Today we will discuss what is the NBFC full form in banking. NBFC full form in banking sector is a much-discussed word in banking.
The NBFC full form in banking is “Non-Banking Financial Company“. NBFC full form in banking refers to financial institutions that offer banking services without having a banking license or without complying with the bank’s legal definition of a bank.
A Non-Banking Financial Company (NBFC) is registered under the Indian Companies Act 2013. NBFCs are involved in the business of loans and advances, acquisition of shares, bonds, stock, hire-purchase, insurance business and chit-fund business. NBFCs do not include agriculture activity, industrial activity, sale/purchase/construction of the immovable property, purchase or sale of any goods (other than securities).
Top10 NBFC company in India-
Power Finance Corporation Limited
Shriram Transport Finance Company Limited
Bajaj Finance Limited
Mahindra & Mahindra Financial Services Limited
Muthoot Finance Ltd
HDB Finance Services
Tata Capital Financial Services Ltd
L & T Finance Limited
Aditya Birla Finance Ltd
Details about NBFC full form in banking-
NBFCs can offer banking services, such as loans and credit facilities, foreign exchange, retirement planning, money markets, subscription and merger activities. The main difference between NBFC and the bank is that, in a bank, you can deposit money and withdraw it when you need it, but NBFC does not accept deposits and does not offer the facility of withdrawing money when the depositor needs it. NBFC deposits are not treated as savings, they are basically long-term deposits. NBFC examples are Investment banks, mortgage lenders, money market funds, insurance companies, hedge funds, private equity funds, and P2P lenders.
Types of NBFCs:-
1) Asset Finance Company is a company which is a financial institution carrying on as its principal business the financing of physical assets supporting productive/economic activity, such as automobiles, tractors, lathe machines, generator sets, earthmoving and material handling equipment, moving on own power and general-purpose industrial machines. Principal business for this purpose is defined as aggregate of financing real/physical assets supporting economic activity and income arising therefrom is not less than 60% of its total assets and total income respectively.

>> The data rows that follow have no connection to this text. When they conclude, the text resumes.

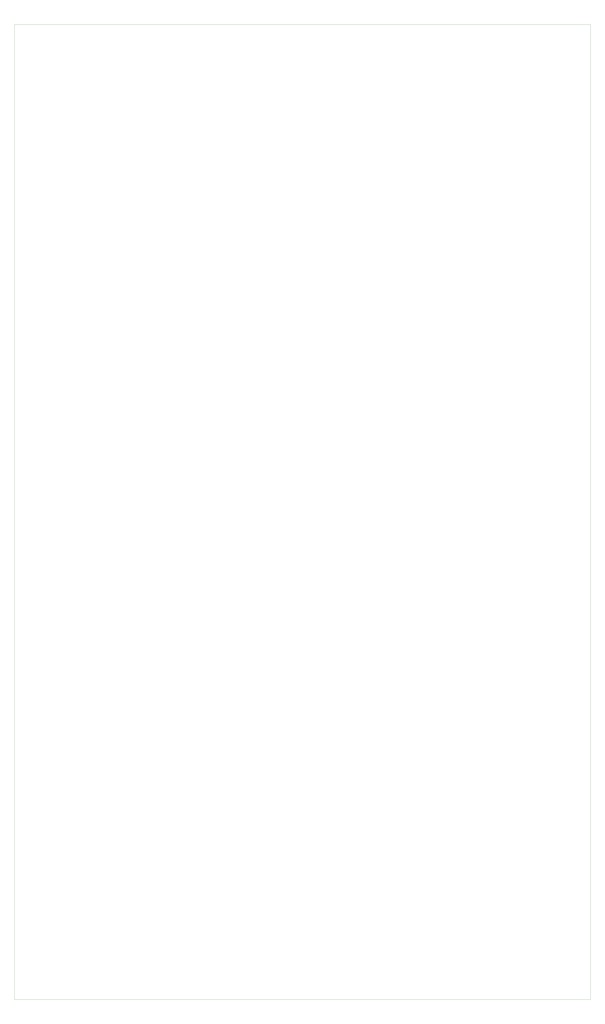
<source format=gko>
G04 #@! TF.GenerationSoftware,KiCad,Pcbnew,5.0.2+dfsg1-1*
G04 #@! TF.CreationDate,2019-08-16T15:09:45+02:00*
G04 #@! TF.ProjectId,Main-Board,4d61696e-2d42-46f6-9172-642e6b696361,rev?*
G04 #@! TF.SameCoordinates,Original*
G04 #@! TF.FileFunction,Profile,NP*
%FSLAX46Y46*%
G04 Gerber Fmt 4.6, Leading zero omitted, Abs format (unit mm)*
G04 Created by KiCad (PCBNEW 5.0.2+dfsg1-1) date vr 16 aug 2019 15:09:45 CEST*
%MOMM*%
%LPD*%
G01*
G04 APERTURE LIST*
%ADD10C,0.100000*%
G04 APERTURE END LIST*
D10*
X59690000Y-527050000D02*
X59690000Y-42545000D01*
X346075000Y-527050000D02*
X59690000Y-527050000D01*
X346075000Y-42545000D02*
X346075000Y-527050000D01*
X59690000Y-42545000D02*
X346075000Y-42545000D01*
M02*

</source>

2) Investment Company means any company that is a financial institution carrying on as its principal business acquiring securities.

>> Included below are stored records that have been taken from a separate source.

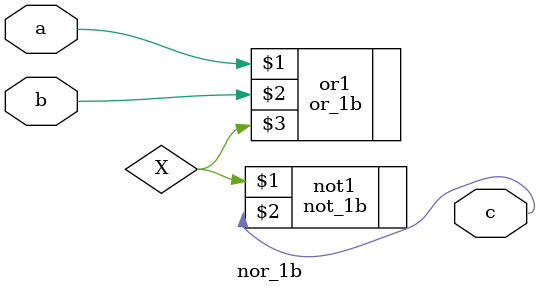
<source format=v>
`timescale 1ns / 1ps
module nor_1b(
	input a, b,
	output c
);
wire X;
or_1b or1(a, b, X);
not_1b not1(X, c);

endmodule

</source>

3) Loan Company means any company that is a financial institution carrying on as its principal business providing finance whether by making loans or advances or otherwise for any activity other than its own but does not include an Asset Finance Company.

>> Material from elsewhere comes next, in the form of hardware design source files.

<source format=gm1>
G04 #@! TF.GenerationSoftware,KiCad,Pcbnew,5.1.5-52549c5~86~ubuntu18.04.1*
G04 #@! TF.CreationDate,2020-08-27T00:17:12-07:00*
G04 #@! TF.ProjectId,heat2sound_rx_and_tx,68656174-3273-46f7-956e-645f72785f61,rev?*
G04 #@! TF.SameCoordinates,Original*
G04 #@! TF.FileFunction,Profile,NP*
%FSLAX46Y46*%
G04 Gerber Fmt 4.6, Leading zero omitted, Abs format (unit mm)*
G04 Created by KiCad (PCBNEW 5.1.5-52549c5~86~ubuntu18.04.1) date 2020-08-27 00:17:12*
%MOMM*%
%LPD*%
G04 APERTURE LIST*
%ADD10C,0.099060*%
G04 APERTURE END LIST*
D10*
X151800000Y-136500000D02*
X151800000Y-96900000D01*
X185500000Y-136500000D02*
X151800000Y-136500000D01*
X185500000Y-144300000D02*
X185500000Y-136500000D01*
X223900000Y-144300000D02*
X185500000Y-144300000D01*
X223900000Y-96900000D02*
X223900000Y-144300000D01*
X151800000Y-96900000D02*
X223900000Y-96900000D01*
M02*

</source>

4) Infrastructure Finance Company is a non-banking finance company
a) which deploys at least 75 per cent of its total assets in infrastructure loans,
b) has a minimum Net Owned Funds of `300 crore,
c) has a minimum credit rating of ‘A ‘or equivalent,
d) a CRAR of 15%
5) Systemically Important Core Investment Company(CIC-ND-SI) is an NBFC carrying on the business of acquisition of shares and securities which satisfies the following conditions:-
a) it holds not less than 90% of its Total Assets in the form of investment in equity shares, preference shares, debt or loans in group companies;
b) its investments in the equity shares (including instruments compulsorily convertible into equity shares within a period not exceeding 10 years from the date of issue) in group companies constitutes not less than 60% of its Total Assets;
c) it does not trade in its investments in shares, debt or loans in group companies except through block sale for dilution or disinvestment;
d) it does not carry on any other financial activity referred to in Section 45I(c) and 45I(f) of the RBI act, 1934 except investment in bank deposits, money market instruments, government securities, loans to and investments in debt issuances of group companies or guarantees issued on behalf of group companies;
e) Its asset size is `100 crore or above, and
f) It accepts public funds.
6) Infrastructure Debt Fund-Non- Banking Financial Company (IDF-NBFC) is a company registered as NBFC to facilitate long-term debt flow into infrastructure projects. IDF-NBFC raise resources through the issue of Rupee or Dollar denominated bonds of minimum 5-year maturity. Only Infrastructure Finance Companies (IFC) can sponsor IDF-NBFCs.
7) NBFC-Factor is a non-deposit taking NBFC engaged in the principal business of factoring. The financial assets in the factoring business should constitute at least 50 per cent of its total assets and its income derived from the factoring business should not be less than 50 per cent of its gross income.
8) Mortgage Guarantee Company are financial institutions for which at least 90% of the business turnover is mortgage guarantee business or at least 90% of the gross income is from mortgage guarantee business and the net owned fund is Rs. 100 crore.
Powers of the Reserve Bank-
The Reserve Bank has been given the powers under the RBI Act, 1934 to register, lay down policy, issue directions, inspect, regulate, supervise and exercise surveillance over NBFCs that meet the 50-50 criteria of principal business.
The Reserve Bank can penalize NBFCs for violating the provisions of the RBI Act or the directions or orders issued by RBI under the RBI Act. The penal action can also result in RBI cancelling the Certificate of Registration issued to the NBFC, or prohibiting them from accepting deposits and alienating their assets or filing a winding-up petition.